> _Problem requirements_
Can you print every row below verbatim, leaving out the pictures?

(Data records)
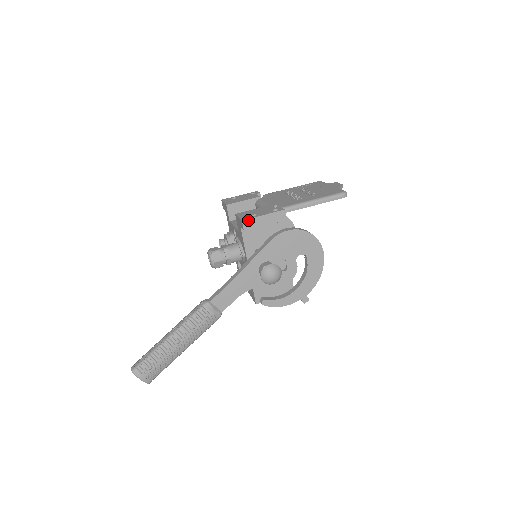
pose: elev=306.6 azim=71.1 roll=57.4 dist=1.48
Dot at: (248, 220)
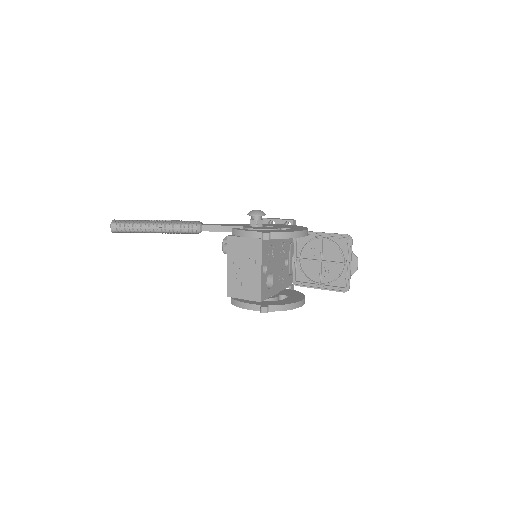
Dot at: occluded
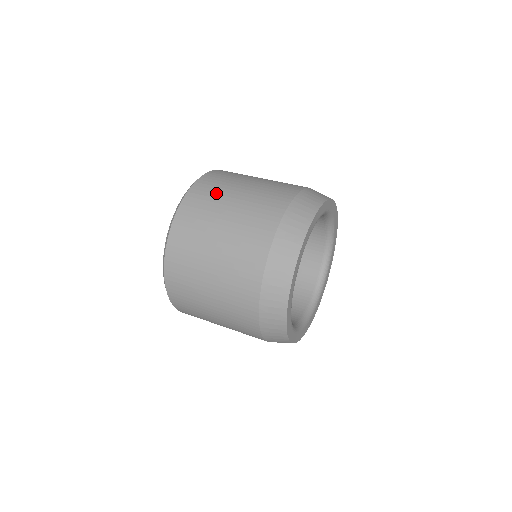
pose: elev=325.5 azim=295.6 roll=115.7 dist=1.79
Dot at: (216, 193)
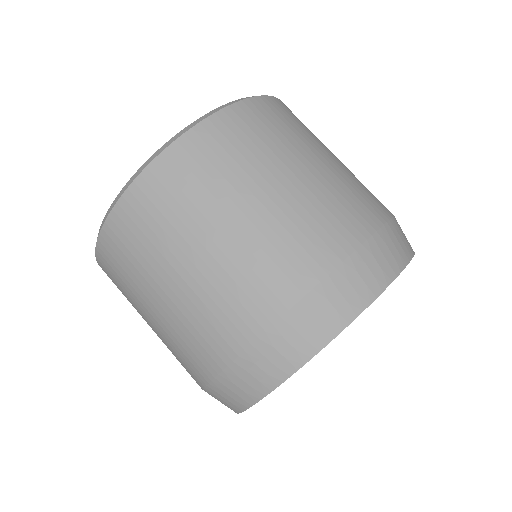
Dot at: (207, 185)
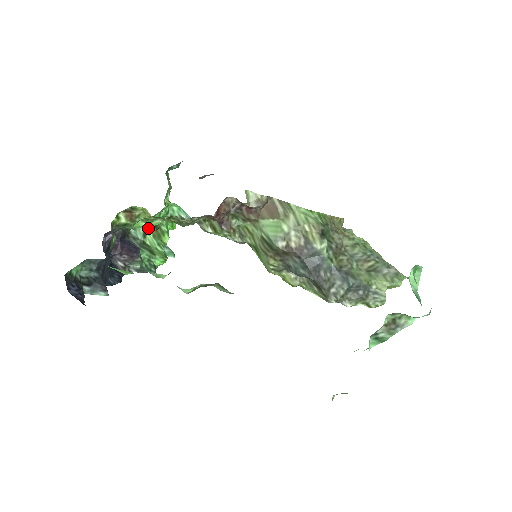
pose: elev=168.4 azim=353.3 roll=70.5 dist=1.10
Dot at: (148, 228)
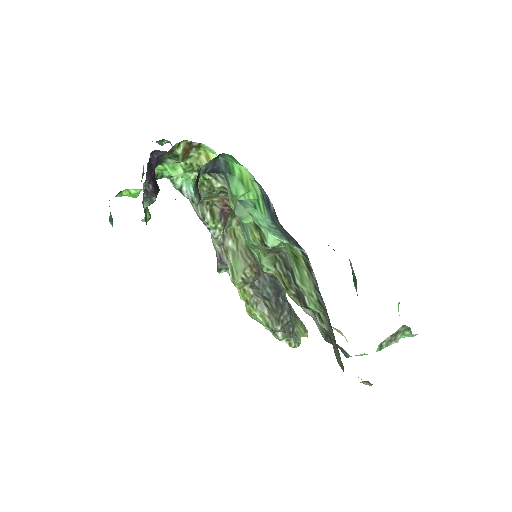
Dot at: (174, 175)
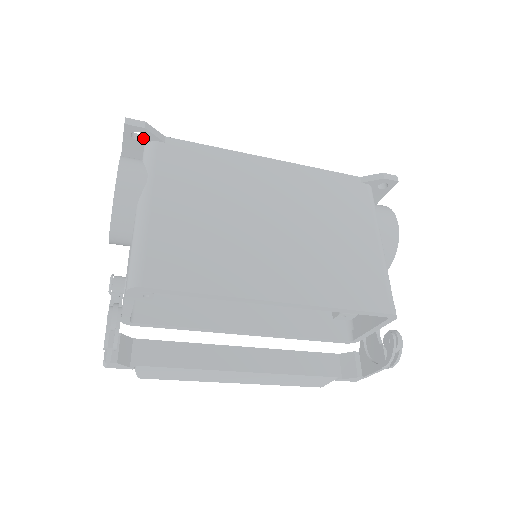
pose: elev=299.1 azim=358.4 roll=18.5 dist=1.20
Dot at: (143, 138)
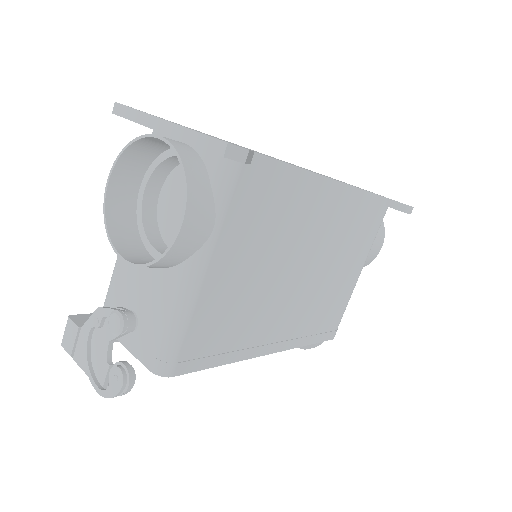
Dot at: occluded
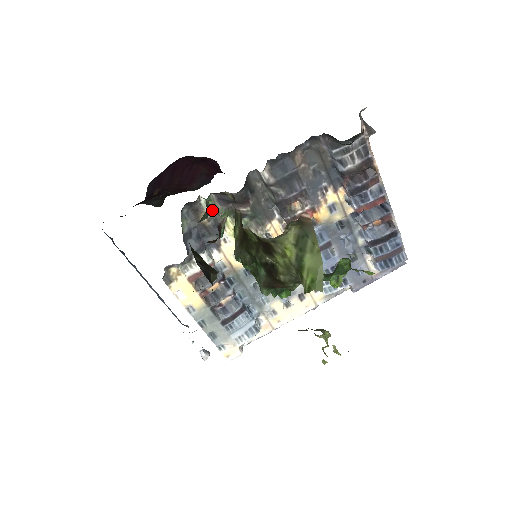
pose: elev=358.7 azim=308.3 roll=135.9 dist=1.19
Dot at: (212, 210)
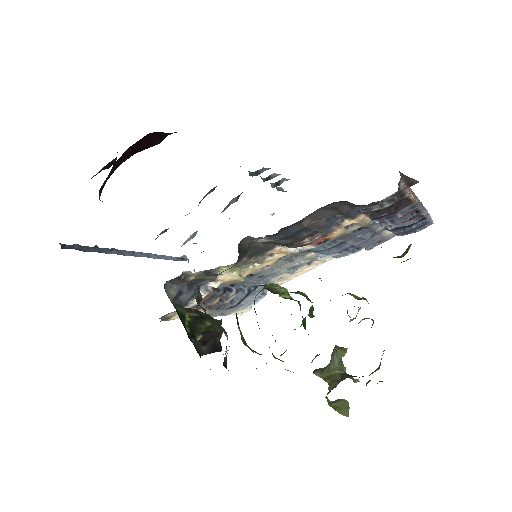
Dot at: (200, 271)
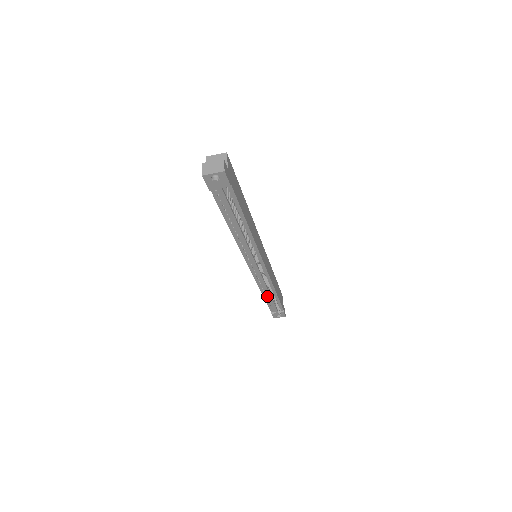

> _Output of the exercise_
pose: elev=306.6 azim=71.1 roll=57.4 dist=1.48
Dot at: (248, 220)
Dot at: occluded
pose: elev=325.5 azim=295.6 roll=115.7 dist=1.79
Dot at: (216, 193)
Dot at: (207, 185)
pose: elev=168.4 azim=353.3 roll=70.5 dist=1.10
Dot at: (148, 228)
Dot at: (174, 175)
pose: elev=299.1 azim=358.4 roll=18.5 dist=1.20
Dot at: (143, 138)
Dot at: occluded
pose: elev=358.7 azim=308.3 roll=135.9 dist=1.19
Dot at: (212, 210)
Dot at: (200, 271)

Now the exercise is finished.